NOTE: currently this is only supported for Lakehouse and Azure SQL database as data destination.

Comments (3)
Daniel Scott's profile image Profile Picture

on 13 Apr 2024 10:40:13

RE: Please enable lakehouse schema to reflect changes in dataflows

Great to see improvements on this :D Still, I think this seems like a huge limitation: "Your dataflow refresh will fail if you have any relationships or measures added to your table."

Daniel Scott's profile image Profile Picture

Dean Evans on 14 Dec 2023 11:34:41

RE: Please enable lakehouse schema to reflect changes in dataflows

Update: When your query schema changes (e.g. add or delete new column ) before clicking 'Publish' to lakehouse, go into data destination settings (cog bottom right), click 'Next' into 'Choose Destination Target' - and this is the critical bit - ensure 'New table' is selected (even though you know that this table already exists in your Lakehouse). Ensure your destination lakehouse and table name are unchanged, click 'Next' which should display a message to the effect of 'your schema has changed', (you might need to check the box next to your new column(s) to include them in the schema) then save and publish. Please note this method does not work on my historical lakehouse tables - only new ones (as at 13th Dec 2023). To get this to work on your older tables you will need to delete them from the lakehouse, re-publish them from your Gen2 dataflow, then from that point on you should be good for future schema changes.

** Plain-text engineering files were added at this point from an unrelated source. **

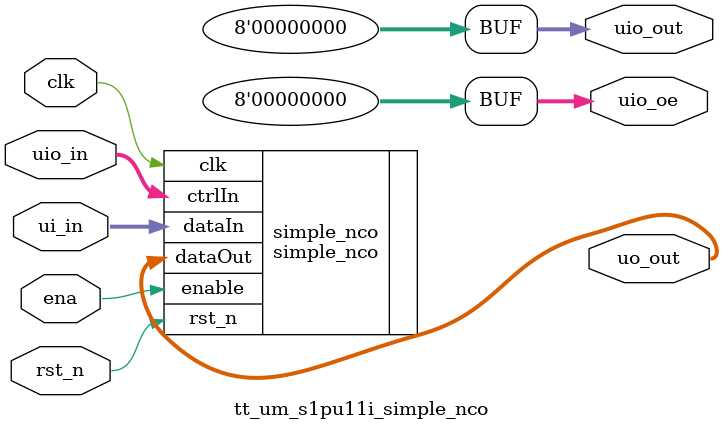
<source format=sv>
/*
 * Copyright (c) 2024 s1pu11i
 * SPDX-License-Identifier: Apache-2.0
 */

`define default_netname none

module tt_um_s1pu11i_simple_nco (
    input  wire [7:0] ui_in,    // Dedicated inputs
    output wire [7:0] uo_out,   // Dedicated outputs
    input  wire [7:0] uio_in,   // IOs: Bidirectional Input path
    output wire [7:0] uio_out,  // IOs: Bidirectional Output path
    output wire [7:0] uio_oe,   // IOs: Bidirectional Enable path (active high: 0=input, 1=output)
    input  wire       ena,      // will go high when the design is enabled
    input  wire       clk,      // clock
    input  wire       rst_n     // reset_n - low to reset
);
 
  // All output pins must be assigned. If not used, assign to 0.
  assign uio_oe  = 0; // use bidirectional path as inputs only
  assign uio_out = 0; 



  simple_nco simple_nco(.clk(clk),
                        .rst_n(rst_n),
                        .enable(ena),
                        .dataIn(ui_in),
                        .ctrlIn(uio_in),
                        .dataOut(uo_out));


endmodule : tt_um_s1pu11i_simple_nco
</source>
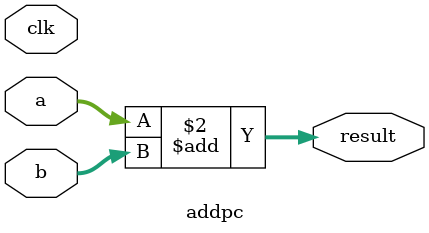
<source format=v>
module addpc(a, b, result, clk);
  input clk;
  input [31:0] a, b;
  output [31:0] result;
  reg [31:0] result;
  
  always @( a ) begin
    result = a + b;
  end

endmodule

</source>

Daniel Scott's profile image Profile Picture

Dean Evans on 06 Nov 2023 10:43:09

RE: Please enable lakehouse schema to reflect changes in dataflows

Great idea Daniel, although I suspect this feature is implemented but not working as expected (bug). When a dataflow gen2 query schema changes, if you re-do the destination table part before hitting publish, Fabric 'sees' the new column if you select an existing column dropdown (thereby overwriting the existing column with the new columns detail - obviously of little practical worth) - but there's no way to make this new column appear as an addition to the schema (i.e. show up as it's own line entry).